Alelcv27/Qwen2.5-7B-DELLA-v1 is a 7.6 billion parameter language model based on the Qwen2.5-7B-Instruct architecture, created using the DELLA merge method. This model specifically combines specialized versions of Qwen2.5-7B for code generation and mathematical reasoning. It is designed to offer enhanced performance in both programming tasks and complex mathematical problem-solving, leveraging its 32K context window.

Loading preview...

Model Overview

Alelcv27/Qwen2.5-7B-DELLA-v1 is a 7.6 billion parameter language model built upon the Qwen2.5-7B-Instruct base.
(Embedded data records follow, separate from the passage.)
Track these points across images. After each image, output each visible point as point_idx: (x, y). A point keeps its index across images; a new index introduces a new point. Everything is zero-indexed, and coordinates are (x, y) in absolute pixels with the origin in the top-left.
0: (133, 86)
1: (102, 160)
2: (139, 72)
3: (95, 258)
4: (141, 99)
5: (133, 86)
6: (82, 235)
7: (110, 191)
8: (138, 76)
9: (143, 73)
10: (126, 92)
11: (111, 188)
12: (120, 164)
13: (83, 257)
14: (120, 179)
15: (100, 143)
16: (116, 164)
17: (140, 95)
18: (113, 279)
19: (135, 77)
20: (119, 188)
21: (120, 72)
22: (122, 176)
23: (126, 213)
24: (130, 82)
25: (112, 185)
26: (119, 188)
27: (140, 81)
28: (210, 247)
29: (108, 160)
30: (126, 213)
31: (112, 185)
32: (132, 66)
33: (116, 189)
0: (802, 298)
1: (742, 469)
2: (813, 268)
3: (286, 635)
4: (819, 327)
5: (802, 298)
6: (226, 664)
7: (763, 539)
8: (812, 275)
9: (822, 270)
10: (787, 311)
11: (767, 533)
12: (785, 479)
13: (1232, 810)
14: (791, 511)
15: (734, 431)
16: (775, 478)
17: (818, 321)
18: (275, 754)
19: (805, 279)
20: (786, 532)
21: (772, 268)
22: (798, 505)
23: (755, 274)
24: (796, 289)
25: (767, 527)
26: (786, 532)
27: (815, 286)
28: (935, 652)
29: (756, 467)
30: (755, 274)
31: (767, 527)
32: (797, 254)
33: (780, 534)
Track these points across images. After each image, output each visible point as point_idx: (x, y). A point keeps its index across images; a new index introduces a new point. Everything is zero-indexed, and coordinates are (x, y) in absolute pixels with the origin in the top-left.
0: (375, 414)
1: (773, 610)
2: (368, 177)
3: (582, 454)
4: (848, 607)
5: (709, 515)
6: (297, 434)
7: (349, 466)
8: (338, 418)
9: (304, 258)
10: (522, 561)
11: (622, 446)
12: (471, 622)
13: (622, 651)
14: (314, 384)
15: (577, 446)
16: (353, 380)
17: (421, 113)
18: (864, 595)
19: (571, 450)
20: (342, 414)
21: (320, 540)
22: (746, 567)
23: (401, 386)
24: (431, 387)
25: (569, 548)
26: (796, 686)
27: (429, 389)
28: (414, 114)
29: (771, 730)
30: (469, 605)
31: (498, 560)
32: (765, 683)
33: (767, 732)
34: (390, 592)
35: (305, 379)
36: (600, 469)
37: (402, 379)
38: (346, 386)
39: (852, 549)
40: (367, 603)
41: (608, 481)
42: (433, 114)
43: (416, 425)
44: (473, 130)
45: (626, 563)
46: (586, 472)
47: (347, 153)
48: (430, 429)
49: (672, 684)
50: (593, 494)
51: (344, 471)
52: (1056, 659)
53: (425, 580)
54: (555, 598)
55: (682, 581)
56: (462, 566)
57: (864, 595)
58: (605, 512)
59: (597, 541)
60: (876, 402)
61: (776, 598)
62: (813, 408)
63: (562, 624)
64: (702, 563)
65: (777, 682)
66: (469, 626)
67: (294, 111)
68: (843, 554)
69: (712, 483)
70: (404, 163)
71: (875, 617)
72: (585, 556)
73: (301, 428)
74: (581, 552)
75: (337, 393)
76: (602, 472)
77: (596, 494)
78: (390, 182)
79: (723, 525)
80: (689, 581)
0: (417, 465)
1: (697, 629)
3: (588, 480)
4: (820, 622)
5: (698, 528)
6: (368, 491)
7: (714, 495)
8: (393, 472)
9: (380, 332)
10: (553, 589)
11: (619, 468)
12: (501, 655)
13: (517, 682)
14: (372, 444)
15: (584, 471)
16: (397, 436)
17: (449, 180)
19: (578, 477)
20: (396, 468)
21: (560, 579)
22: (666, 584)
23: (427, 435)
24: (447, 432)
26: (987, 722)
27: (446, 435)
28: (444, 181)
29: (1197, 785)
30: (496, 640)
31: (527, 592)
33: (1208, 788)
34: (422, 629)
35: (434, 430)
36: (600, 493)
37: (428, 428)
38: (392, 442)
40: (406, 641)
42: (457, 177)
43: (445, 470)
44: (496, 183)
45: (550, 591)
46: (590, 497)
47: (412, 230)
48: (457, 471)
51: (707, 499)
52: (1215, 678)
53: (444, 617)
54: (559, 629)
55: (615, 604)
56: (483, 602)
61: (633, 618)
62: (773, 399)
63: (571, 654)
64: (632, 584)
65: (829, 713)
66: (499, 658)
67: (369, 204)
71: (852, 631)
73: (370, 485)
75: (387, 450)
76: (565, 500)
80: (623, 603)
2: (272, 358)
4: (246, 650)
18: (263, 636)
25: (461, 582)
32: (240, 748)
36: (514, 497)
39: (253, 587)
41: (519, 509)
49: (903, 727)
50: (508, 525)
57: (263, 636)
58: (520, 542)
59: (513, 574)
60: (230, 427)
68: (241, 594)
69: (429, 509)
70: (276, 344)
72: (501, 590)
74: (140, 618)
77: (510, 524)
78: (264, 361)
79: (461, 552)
This model was developed using the advanced DELLA merge method, which intelligently combines the strengths of multiple specialized models.

Key Capabilities

This model is a composite of two distinct Qwen2.5-7B variants, specifically targeting:

  • Code Generation: Incorporates capabilities from Alelcv27/Qwen2.5-7B-Code-v2, suggesting proficiency in understanding and generating programming code.
  • Mathematical Reasoning: Integrates features from Alelcv27/Qwen2.5-7B-Math-CoT, indicating an enhanced ability to handle mathematical problems and Chain-of-Thought reasoning.

Merge Details

The DELLA merge method was applied to combine Qwen/Qwen2.5-7B-Instruct with the specialized code and math models. The configuration involved specific layer ranges and weighting parameters for each contributing model, optimizing for a balanced performance across its intended domains. This approach aims to create a versatile model that excels in both technical coding and analytical mathematical tasks, making it suitable for applications requiring strong logical and computational abilities.